# Johnny Pop-up flowers



## Fer-Snazzle (Aug 11, 2008)

Ok so I'm trying to grow these Johnny Pop-up flowers, and they sprouted forever ago, and I was just curious as to when they with bloom...But I can't find that information anywhere....Does anyone know anything about Johnny-Popups?


----------



## Music Dragon (Aug 11, 2008)

*Re: Could I have some help? =/*

Johnny Pop-Up? Sounds like a good mascot for an internet advertising agency.


----------



## Fer-Snazzle (Aug 11, 2008)

*Re: Could I have some help? =/*

Oh haw haw >.>


----------



## Seritinajii (Aug 11, 2008)

*Re: Could I have some help? =/*

You mean Johnny Jump-ups? (Lol it's the longest word you can type on the keyboard using only your right hand) 

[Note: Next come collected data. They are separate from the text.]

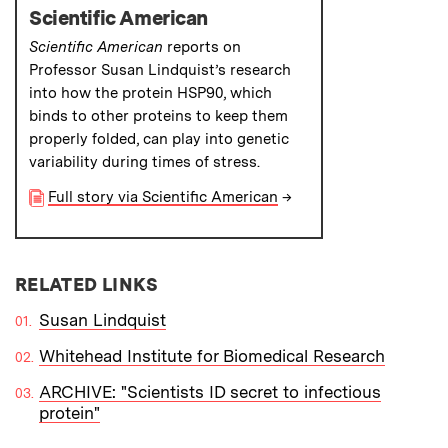
Scientific American
Scientific American
reports on
Professor Susan Lindquist’s research
into how the protein HSP90, which
binds to other proteins to keep them
properly folded, can play into genetic
variability during times of stress.
Full story via Scientific American
→
RELATED LINKS
Susan Lindquist
Whitehead Institute for Biomedical Research
ARCHIVE: "Scientists ID secret to infectious
protein"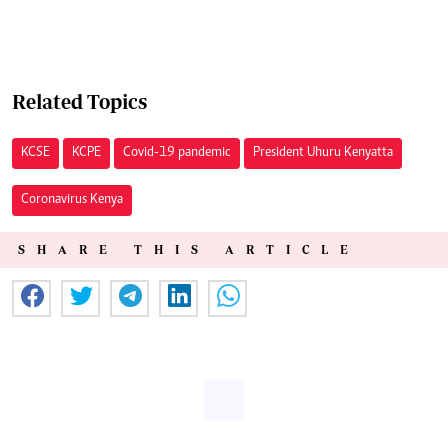
Related Topics
KCSE
KCPE
Covid-19 pandemic
President Uhuru Kenyatta
Coronavirus Kenya
SHARE THIS ARTICLE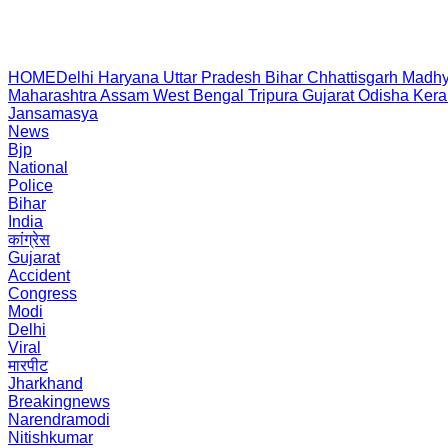
HOME
Delhi
Haryana
Uttar Pradesh
Bihar
Chhattisgarh
Madhy
Maharashtra
Assam
West Bengal
Tripura
Gujarat
Odisha
Kera
Jansamasya
News
Bjp
National
Police
Bihar
India
कांग्रेस
Gujarat
Accident
Congress
Modi
Delhi
Viral
मारपीट
Jharkhand
Breakingnews
Narendramodi
Nitishkumar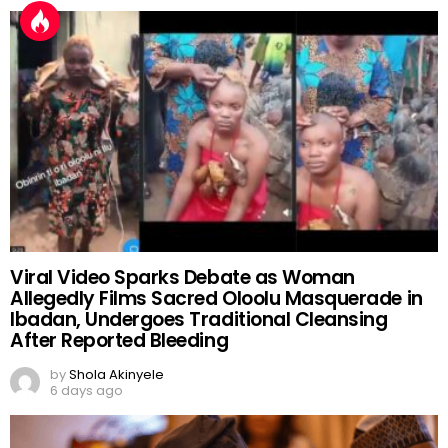
Viral Video Sparks Debate as Woman
Allegedly Films Sacred Oloolu Masquerade in
Ibadan, Undergoes Traditional Cleansing
After Reported Bleeding
by
Shola Akinyele
6 days ago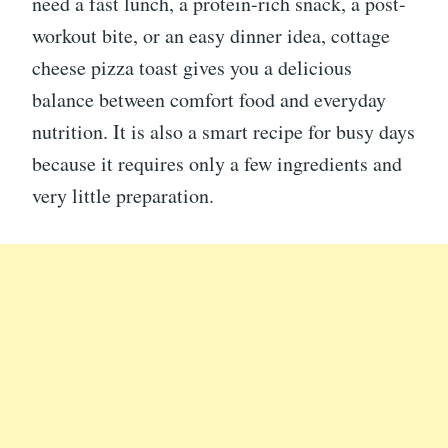
need a fast lunch, a protein-rich snack, a post-
workout bite, or an easy dinner idea, cottage
cheese pizza toast gives you a delicious
balance between comfort food and everyday
nutrition. It is also a smart recipe for busy days
because it requires only a few ingredients and
very little preparation.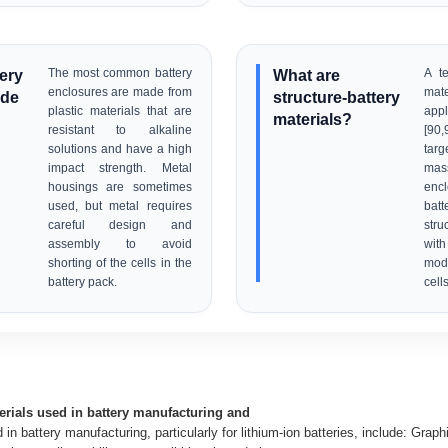
tery
The most common battery
What are
A te
enclosures are made from
mat
ade
structure-battery
plastic materials that are
app
materials?
resistant to alkaline
[90
solutions and have a high
targ
impact strength. Metal
mas
housings are sometimes
encl
used, but metal requires
batt
careful design and
str
assembly to avoid
wit
shorting of the cells in the
modi
battery pack.
cells
erials used in battery manufacturing and
in battery manufacturing, particularly for lithium-ion batteries, include: Graph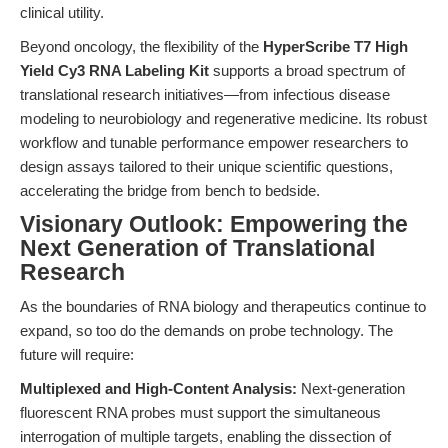
clinical utility.
Beyond oncology, the flexibility of the
HyperScribe T7 High
Yield Cy3 RNA Labeling Kit
supports a broad spectrum of
translational research initiatives—from infectious disease
modeling to neurobiology and regenerative medicine. Its robust
workflow and tunable performance empower researchers to
design assays tailored to their unique scientific questions,
accelerating the bridge from bench to bedside.
Visionary Outlook: Empowering the
Next Generation of Translational
Research
As the boundaries of RNA biology and therapeutics continue to
expand, so too do the demands on probe technology. The
future will require:
Multiplexed and High-Content Analysis:
Next-generation
fluorescent RNA probes must support the simultaneous
interrogation of multiple targets, enabling the dissection of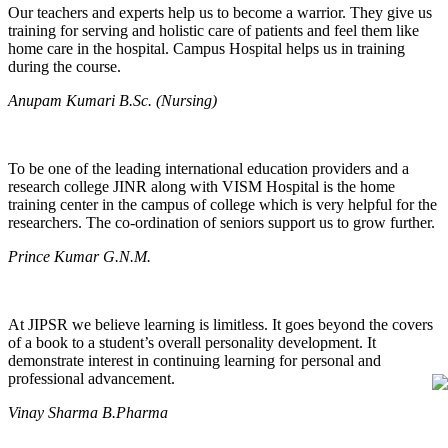
Our teachers and experts help us to become a warrior. They give us
training for serving and holistic care of patients and feel them like
home care in the hospital. Campus Hospital helps us in training
during the course.
Anupam Kumari B.Sc. (Nursing)
To be one of the leading international education providers and a
research college JINR along with VISM Hospital is the home
training center in the campus of college which is very helpful for the
researchers. The co-ordination of seniors support us to grow further.
Prince Kumar G.N.M.
At JIPSR we believe learning is limitless. It goes beyond the covers
of a book to a student’s overall personality development. It
demonstrate interest in continuing learning for personal and
professional advancement.
Vinay Sharma B.Pharma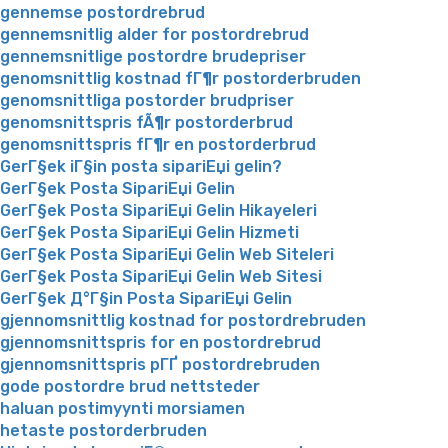
gennemse postordrebrud
gennemsnitlig alder for postordrebrud
gennemsnitlige postordre brudepriser
genomsnittlig kostnad fГ¶r postorderbruden
genomsnittliga postorder brudpriser
genomsnittspris fÃ¶r postorderbrud
genomsnittspris fГ¶r en postorderbrud
GerГ§ek iГ§in posta sipariЕџi gelin?
GerГ§ek Posta SipariЕџi Gelin
GerГ§ek Posta SipariЕџi Gelin Hikayeleri
GerГ§ek Posta SipariЕџi Gelin Hizmeti
GerГ§ek Posta SipariЕџi Gelin Web Siteleri
GerГ§ek Posta SipariЕџi Gelin Web Sitesi
GerГ§ek Д°Г§in Posta SipariЕџi Gelin
gjennomsnittlig kostnad for postordrebruden
gjennomsnittspris for en postordrebrud
gjennomsnittspris pГҐ postordrebruden
gode postordre brud nettsteder
haluan postimyynti morsiamen
hetaste postorderbruden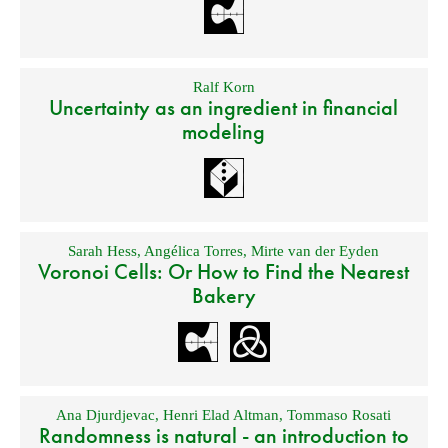
Ralf Korn
Uncertainty as an ingredient in financial
modeling
Sarah Hess
,
Angélica Torres
,
Mirte van der Eyden
Voronoi Cells: Or How to Find the Nearest
Bakery
Ana Djurdjevac
,
Henri Elad Altman
,
Tommaso Rosati
Randomness is natural - an introduction to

I have no idea. How long ago? It should be a year max. But actually I don't know anything about gardening.


----------



## Furiianda (Aug 12, 2008)

*Re: Could I have some help? =/*

I was under the impression they bloomed every Spring (late spring?), a whooole lot... and... into summer... but if they're small then you could be waiting a while until they're a bit larger and have sufficient something to bloom. I'm not quite sure.
Eh! Just be patient? XD



Seritinajii said:


> You mean Johnny Jump-ups? (Lol it's the longest word you can type on the keyboard using only your right hand)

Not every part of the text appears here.